This historic neighborhood has survived neglect and dissection by highways to undergo a renaissance. Fueled by a strong community organization, streets and homes in Carver have become a showcase of renewal and rebirth. In the 1840s, Carver was built on an area of Richmond divided by steep ravines at the western edge of Jackson Ward. Originally, Carver was settled as a working-class neighborhood of predominantly German and Jewish merchants and tradesmen. They later were supplanted by black families, and Carver became an important part of the thriving black community in Jackson Ward.
The movement west of lumberyards and brickyards to Carver from what is now downtown Richmond gave the neighborhood an early industrial component.
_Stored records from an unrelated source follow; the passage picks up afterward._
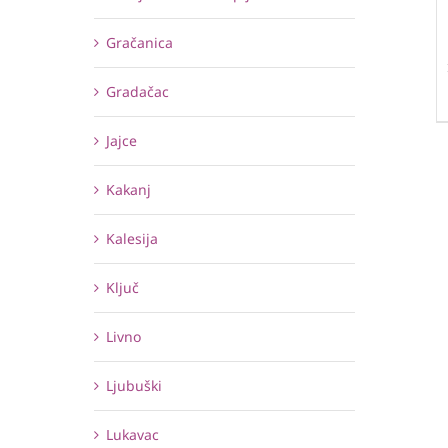
Gračanica
Gradačac
Jajce
Kakanj
Kalesija
Ključ
Livno
Ljubuški
Lukavac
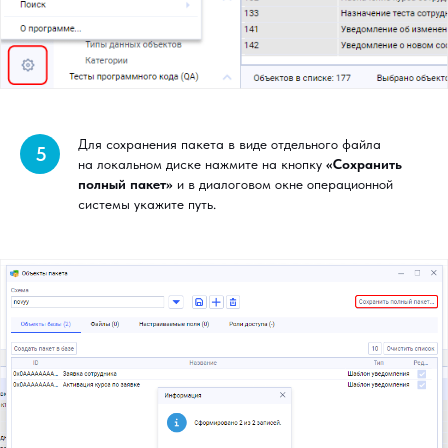
Для сохранения пакета в виде отдельного файла
5
на локальном диске нажмите на кнопку
«Сохранить
полный пакет»
и в диалоговом окне операционной
системы укажите путь.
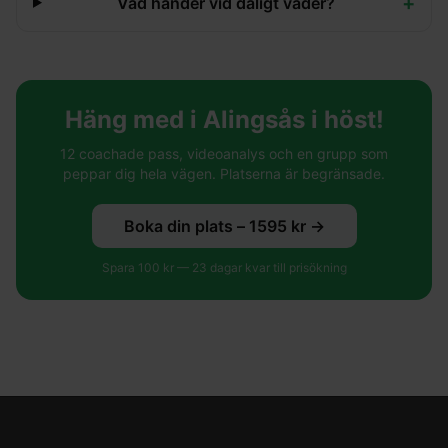
+
Vad händer vid dåligt väder?
Häng med i Alingsås i höst!
12 coachade pass, videoanalys och en grupp som
peppar dig hela vägen. Platserna är begränsade.
Boka din plats –
1595
kr →
Spara
100
kr —
23
dagar kvar till prisökning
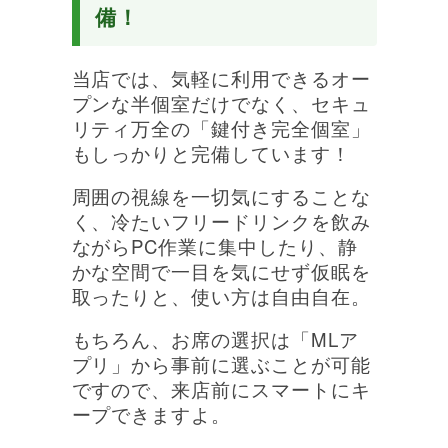
備！
当店では、気軽に利用できるオー
プンな半個室だけでなく、セキュ
リティ万全の「鍵付き完全個室」
もしっかりと完備しています！
周囲の視線を一切気にすることな
く、冷たいフリードリンクを飲み
ながらPC作業に集中したり、静
かな空間で一目を気にせず仮眠を
取ったりと、使い方は自由自在。
もちろん、お席の選択は「MLア
プリ」から事前に選ぶことが可能
ですので、来店前にスマートにキ
ープできますよ。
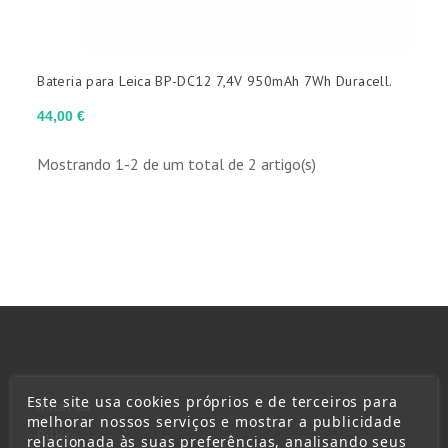
Bateria para Leica BP-DC12 7,4V 950mAh 7Wh Duracell.
Preço
44,00 €
Mostrando 1-2 de um total de 2 artigo(s)
Este site usa cookies próprios e de terceiros para
Baterias
melhorar nossos serviços e mostrar a publicidade
Pilhas
relacionada às suas preferências, analisando seus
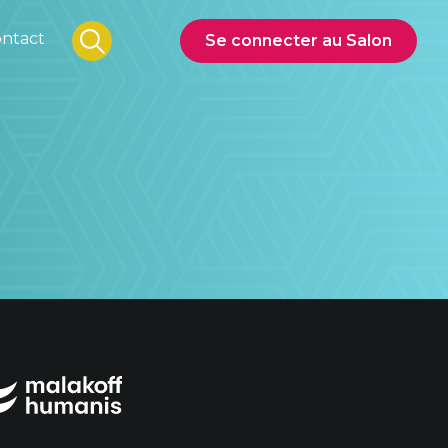
ntact
Se connecter au Salon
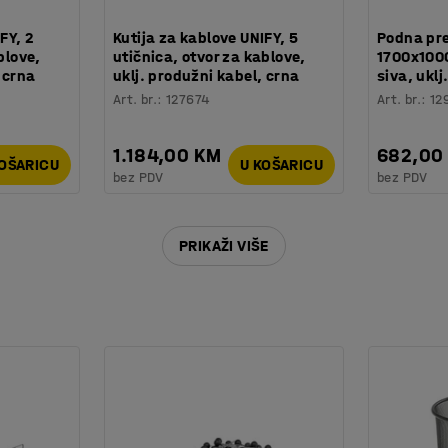
FY, 2
Kutija za kablove UNIFY, 5
Podna pr
blove,
utičnica, otvor za kablove,
1700x1000
 crna
uklj. produžni kabel, crna
siva, uklj
Art. br.
:
127674
Art. br.
:
12
1.184,00 KM
682,00
KOŠARICU
U KOŠARICU
bez PDV
bez PDV
PRIKAŽI VIŠE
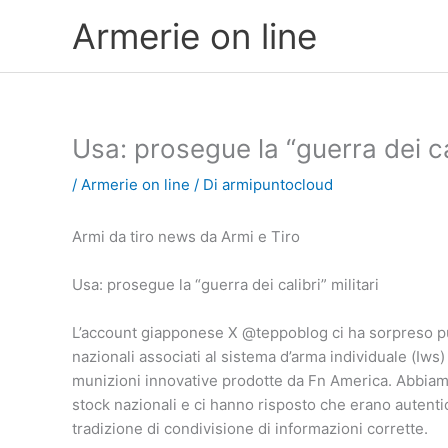
Vai
Armerie on line
al
contenuto
Usa: prosegue la “guerra dei cal
/
Armerie on line
/ Di
armipuntocloud
Armi da tiro news da Armi e Tiro
Usa: prosegue la “guerra dei calibri” militari
L’account giapponese X @teppoblog ci ha sorpreso pu
nazionali associati al sistema d’arma individuale (Iws
munizioni innovative prodotte da Fn America. Abbiamo
stock nazionali e ci hanno risposto che erano autent
tradizione di condivisione di informazioni corrette.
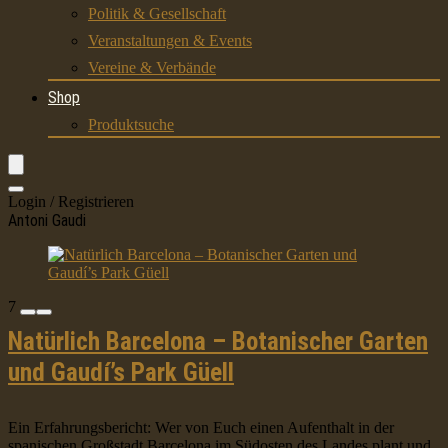
Politik & Gesellschaft
Veranstaltungen & Events
Vereine & Verbände
Shop
Produktsuche
Login / Registrieren
Antoni Gaudi
7
Natürlich Barcelona – Botanischer Garten
und Gaudí’s Park Güell
Ein Erfahrungsbericht: Wer von Euch einen Aufenthalt in der
spanischen Großstadt Barcelona im Südosten des Landes plant und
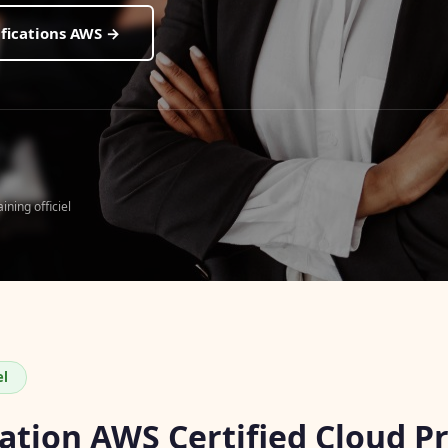
tifications AWS →
ning officiel
el
cation AWS Certified Cloud Pr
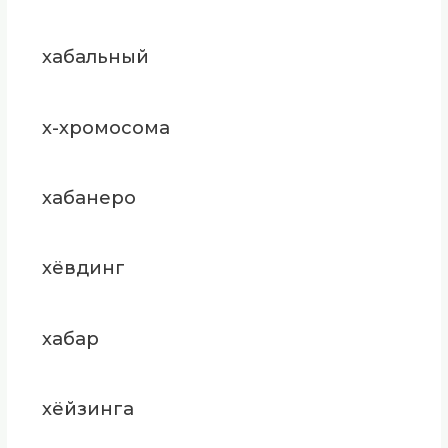
хабальный
х-хромосома
хабанеро
хёвдинг
хабар
хёйзинга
In the 1930s, Belvidere Street sliced Carver off from the rest of Jackson Ward. Despite this, the area remained a thriving Black neighborhood with a social mixture of working poor and upper-class professionals.
As a part of the urban renewal programs of the 1950s, many historic Carver homes were demolished. The 1960s saw the construction of Interstate 95, which again erased entire blocks of Carver and cut off access from the north.
To combat these continued incursions and other losses of the architectural fabric of the neighborhood, the Carver Civic Improvement League was founded. This organization has fought to preserve the charming Victorian homes of the area.
A walk through Carver reflects a neighborhood in transition. This decline experienced for years has been replaced by a growing interest in restoration and the construction of new homes sensitive to the appearance of the neighborhood in both their scale and their historic style.